Paixões abrasadas pelo sol meridional
Chama-se Laboratorio '600 e é um projeto idealizado pelo músico e investigador italiano Franco Pavan. No sábado passado, estiveram na Igreja de São João Baptista, em Moura (Baixo Alentejo), apresentando um repertório hors norme, constituído por cantos e peças instrumentais das três regiões do extremo sul italiano: Apúlia, Calábria e a ilha da Sicília. "Fora de norma", por se tratar de absolutas raridades (os próprios chamam-lhe "repertório esquecido") e por resistirem a uma catalogação ou classificação: antigo/moderno, erudito/popular, profano/sacro, escrito/improvisado. Uma celebração da contaminação, das porosidades, afinal.
Ao lado de Pavan (tocando tiorba ou chitarra battente), estiveram Katerina Ghannudi, na harpa barroca e Ilaria Fantin, no arquialaúde - um trio que era a suavidade feita música, mas não menos eloquente. Cantando, o tenor (e ator e mimo e dançarino) Pino De Vittorio, uma das grandes referências na recuperação e inclusão no universo da prática musical historicamente informada destes repertórios do Mezzogiorno, e que com este grupo já gravou (em 2013) o CD Siciliane.
E da Sicília era, de facto, o grosso do programa: cantos profanos (a maior parte), onde o amor-paixão amiúde convoca ou prenuncia a morte; cantos sacros (de festividades populares, como aquela Passioni di Nostru Signuri) de intensa devoção mística; cantos de embalar (...donne dei marinai di Trapani), onde a ternura não exclui a ausência ou a iminência tremente da perda... Culto dos extremos, reflexo, afinal, de um modus vivendi também ele extremado. Contrastes patentes ainda nas peças instrumentais apresentadas, onde ao modalismo original foram plasmados (quase como tropos) cadenze ou inflexões tonais mais tardias.
Mas houve também espaço para uma curiosa incursão no universo madrigalesco da seconda prattica: se Amore celato foi a mais comedida ou refinada, já Donna incostante e Amore sdegnato se deixaram contaminar pelo escárnio-maldizer (aquela) e pela dor pungente do abandono (esta).
Como houve, por outro lado, espaço para auscultar a herança árabe (dominaram a Sicília durante mais de dois séculos) numa peça instrumental em que o material escalar e os melismas/vibrações cromáticos/microtonais remetiam para essa cultura.

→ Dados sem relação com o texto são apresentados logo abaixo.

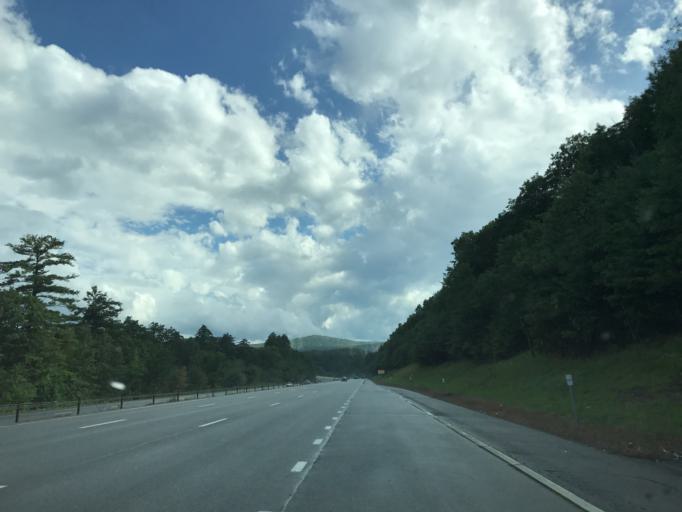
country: US
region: New York
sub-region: Warren County
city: Warrensburg
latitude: 43.4217
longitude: -73.7220
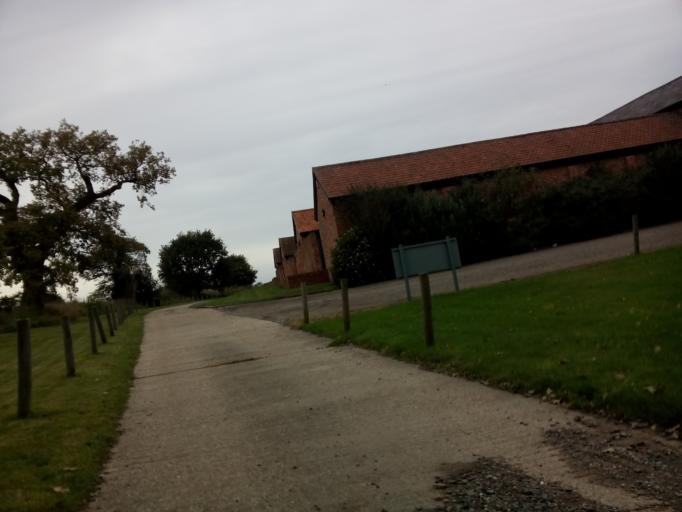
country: GB
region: England
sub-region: Suffolk
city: Ipswich
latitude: 52.0104
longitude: 1.1363
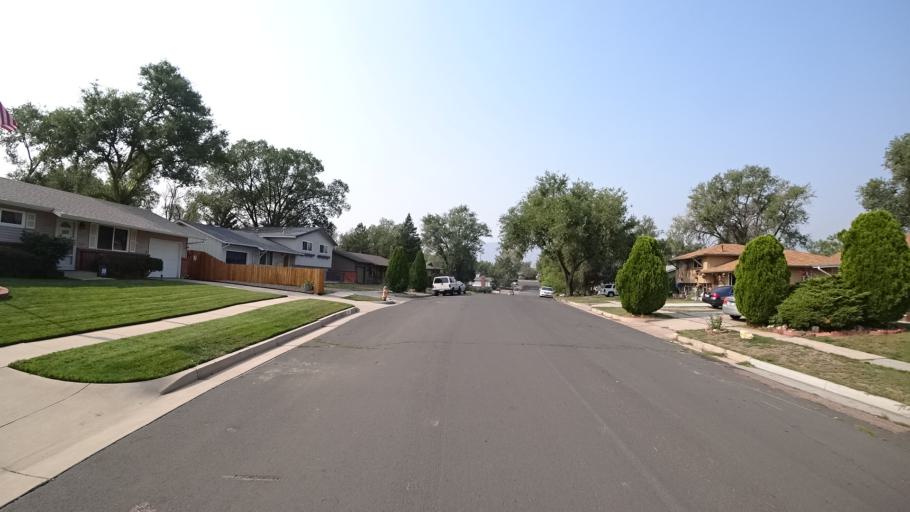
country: US
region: Colorado
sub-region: El Paso County
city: Stratmoor
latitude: 38.8142
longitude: -104.7773
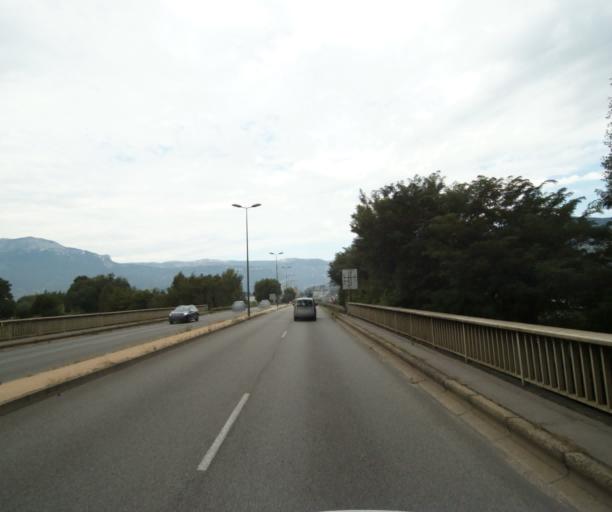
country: FR
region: Rhone-Alpes
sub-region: Departement de l'Isere
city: Gieres
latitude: 45.1827
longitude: 5.7757
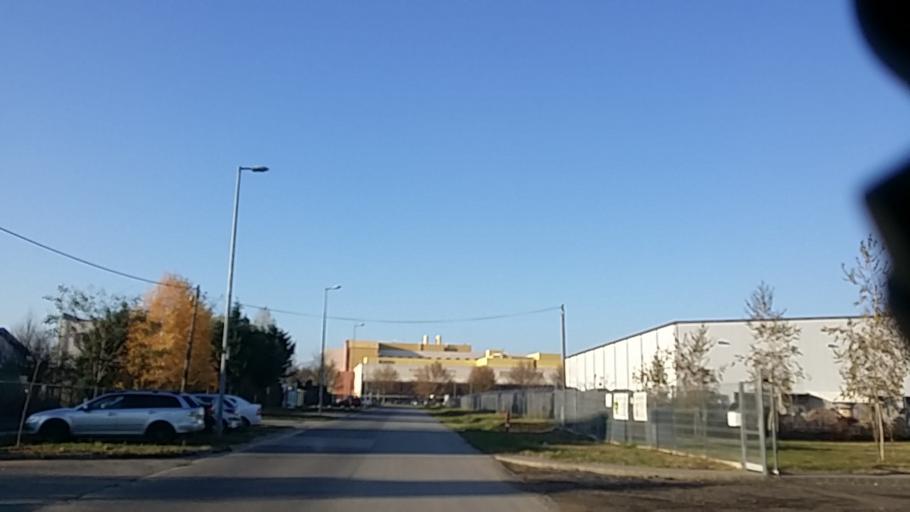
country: HU
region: Budapest
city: Budapest XVII. keruelet
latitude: 47.4944
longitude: 19.2330
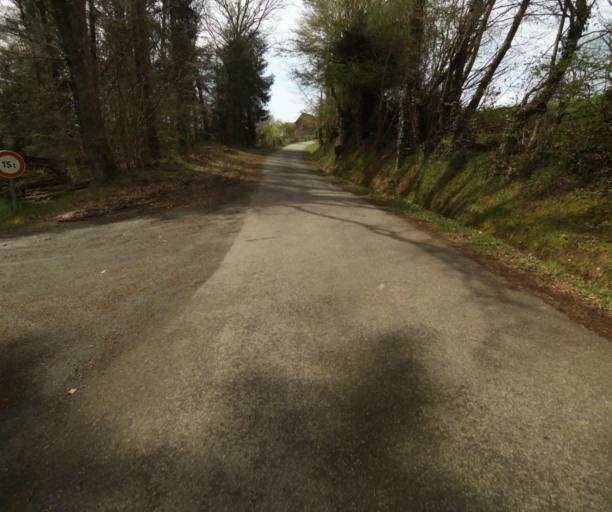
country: FR
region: Limousin
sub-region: Departement de la Correze
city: Laguenne
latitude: 45.2350
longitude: 1.8394
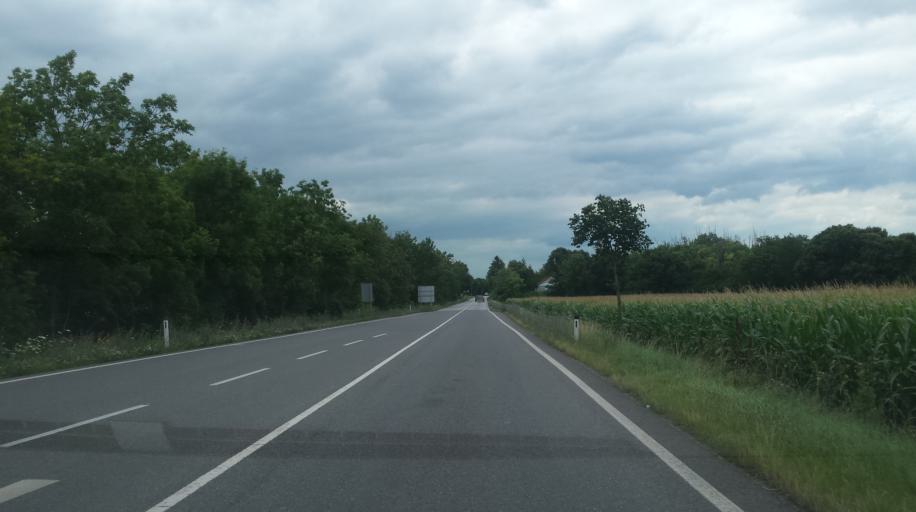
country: AT
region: Lower Austria
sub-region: Politischer Bezirk Wien-Umgebung
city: Himberg
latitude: 48.0635
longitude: 16.4571
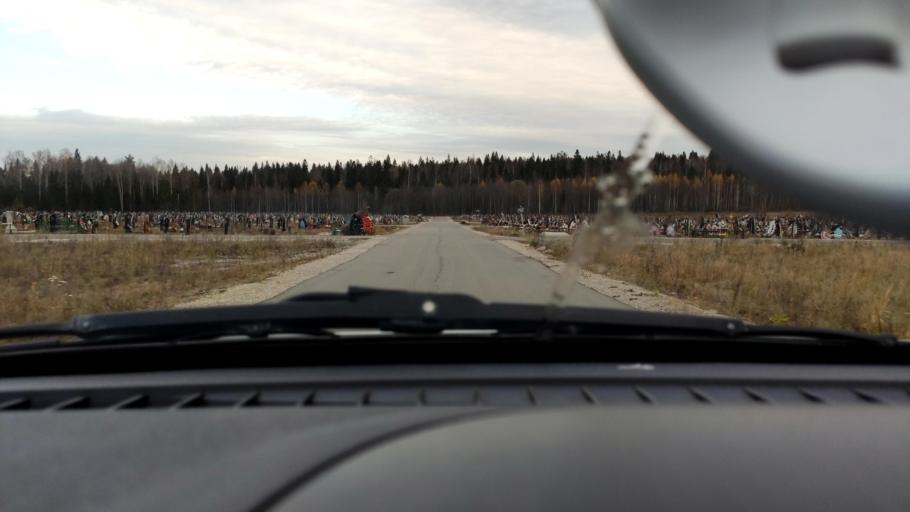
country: RU
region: Perm
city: Kondratovo
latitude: 58.0691
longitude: 56.1359
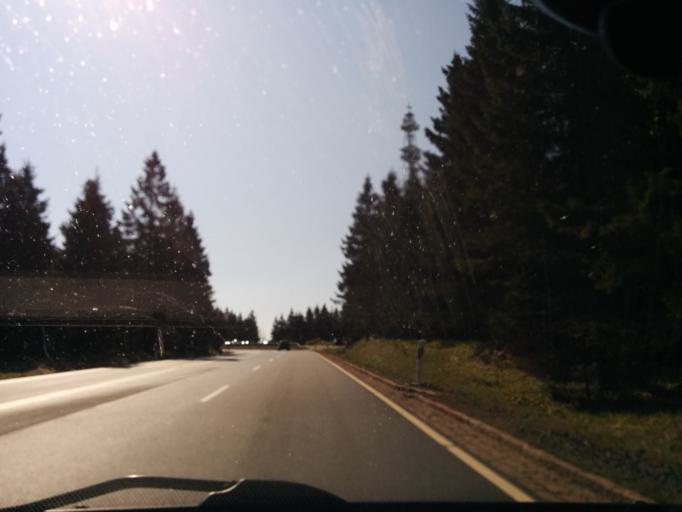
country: DE
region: Lower Saxony
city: Altenau
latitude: 51.7706
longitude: 10.4544
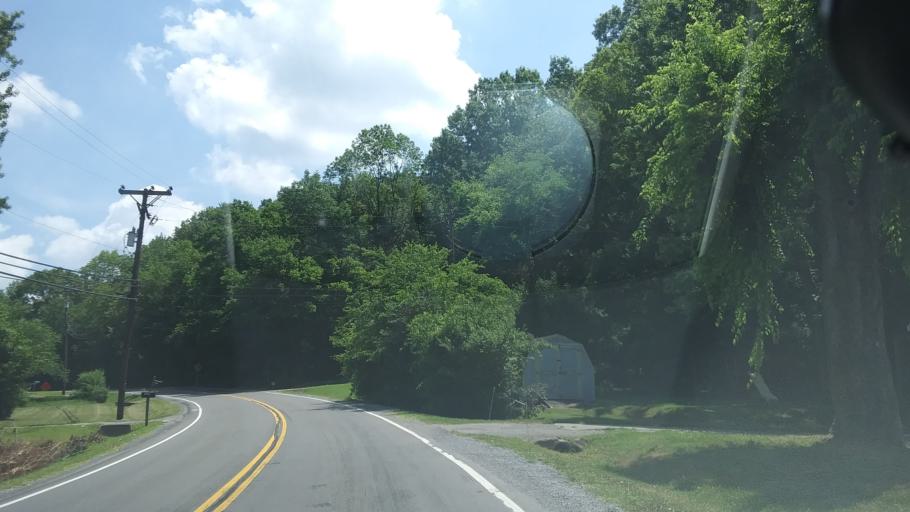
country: US
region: Tennessee
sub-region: Davidson County
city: Belle Meade
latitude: 36.0850
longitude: -86.9392
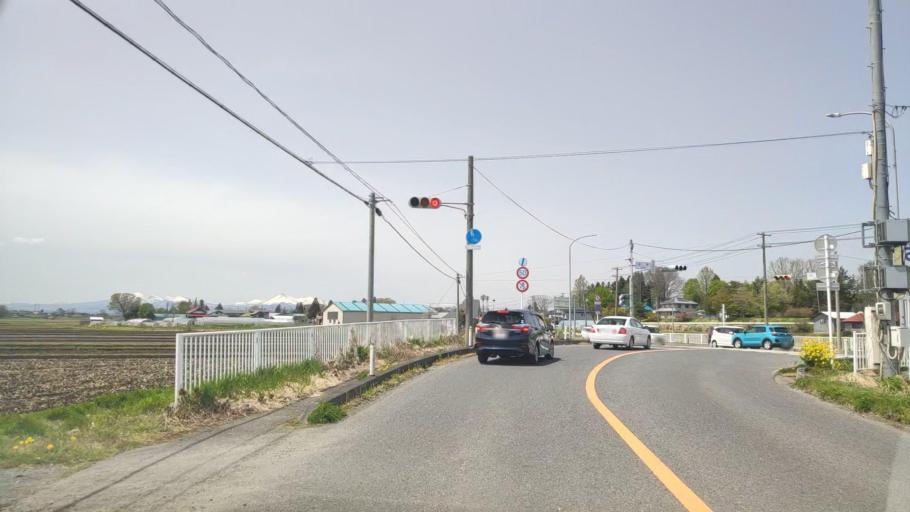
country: JP
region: Aomori
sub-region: Misawa Shi
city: Inuotose
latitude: 40.6049
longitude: 141.2935
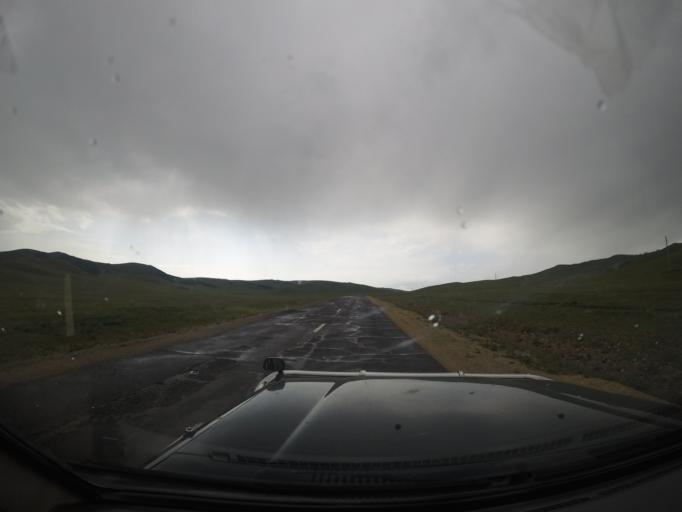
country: MN
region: Hentiy
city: Modot
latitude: 47.7686
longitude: 108.8784
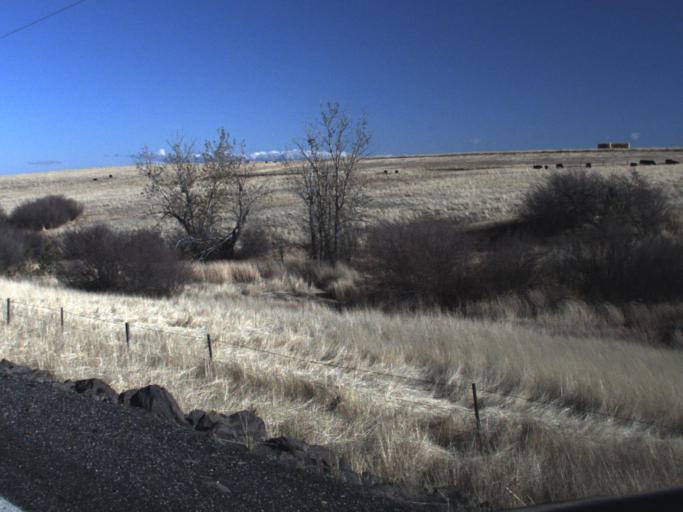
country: US
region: Washington
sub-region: Asotin County
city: Asotin
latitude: 46.1397
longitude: -117.1290
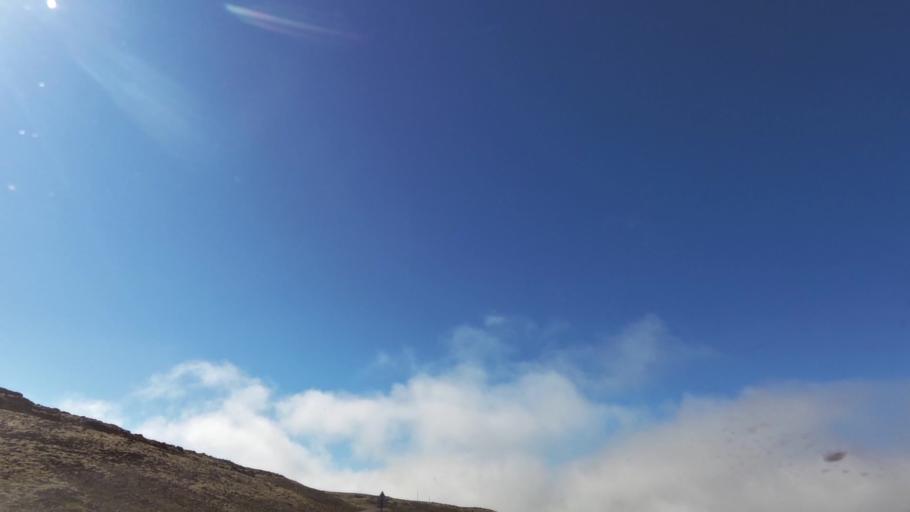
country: IS
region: West
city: Olafsvik
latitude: 65.5526
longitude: -24.2203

Presenças de "outros" que foram uma constante nestas regiões ao longo dos tempos, como se ouviu nas inflexões melódicas da Arietta grica calabresa. Também da Calábria, a Matajola de largos intervalos no ostinato, teatralidade concentrada na expressão do canto, uma visão noturna a fazer lembrar um blues.
Animando as "hostes", a Apúlia, com Sona a battenti (aparentada à tarantella e lembrando uma canção de desafio) e a Tarantella di Sannicandro, estrófica, com voz e castagnette, ambas as peças procedentes do Gargano.
Pino De Vittorio é um espetáculo dentro do espetáculo: ele canta, ele mima, ele arma poses de dança; ele toca chitarra battente, castagnette napoletane ou tamburello a mano(sem soalhas)! Um histrião moderno que explodiria de vez na tarantella napoletana (do século XVIII) com que brindou o público extra-programa, de nome Cicerenella: uma amada qualquer, um nome que não é nome, antes um poli-fonema que serve à expressividade álacre da cultura popular partenopeia.